▼▼▼
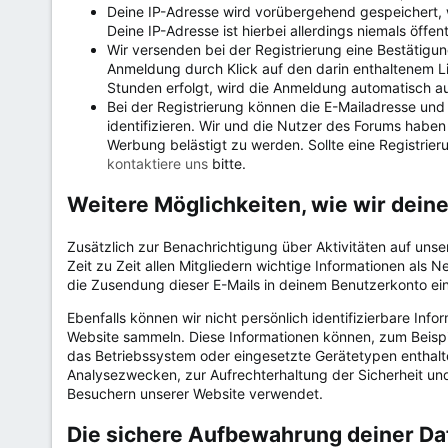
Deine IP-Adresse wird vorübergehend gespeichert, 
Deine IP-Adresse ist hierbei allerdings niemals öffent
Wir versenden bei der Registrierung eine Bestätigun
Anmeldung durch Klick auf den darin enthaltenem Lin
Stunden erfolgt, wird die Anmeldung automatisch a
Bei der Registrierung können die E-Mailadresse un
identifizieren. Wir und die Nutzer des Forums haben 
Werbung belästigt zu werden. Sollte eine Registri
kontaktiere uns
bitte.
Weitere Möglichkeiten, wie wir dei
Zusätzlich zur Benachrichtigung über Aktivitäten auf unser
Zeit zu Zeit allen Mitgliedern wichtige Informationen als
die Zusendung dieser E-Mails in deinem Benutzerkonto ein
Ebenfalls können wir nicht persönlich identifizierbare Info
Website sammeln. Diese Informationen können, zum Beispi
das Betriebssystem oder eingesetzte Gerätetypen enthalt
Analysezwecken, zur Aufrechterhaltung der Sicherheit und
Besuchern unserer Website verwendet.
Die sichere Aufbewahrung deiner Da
▲▲▲
● TASK TO CARRY OUT:
From the records above, copy each line that contains the word "können".

● ANSWER TO THE PROBLEM:
Bei der Registrierung können die E-Mailadresse un
Ebenfalls können wir nicht persönlich identifizierbare Info
Website sammeln. Diese Informationen können, zum Beispi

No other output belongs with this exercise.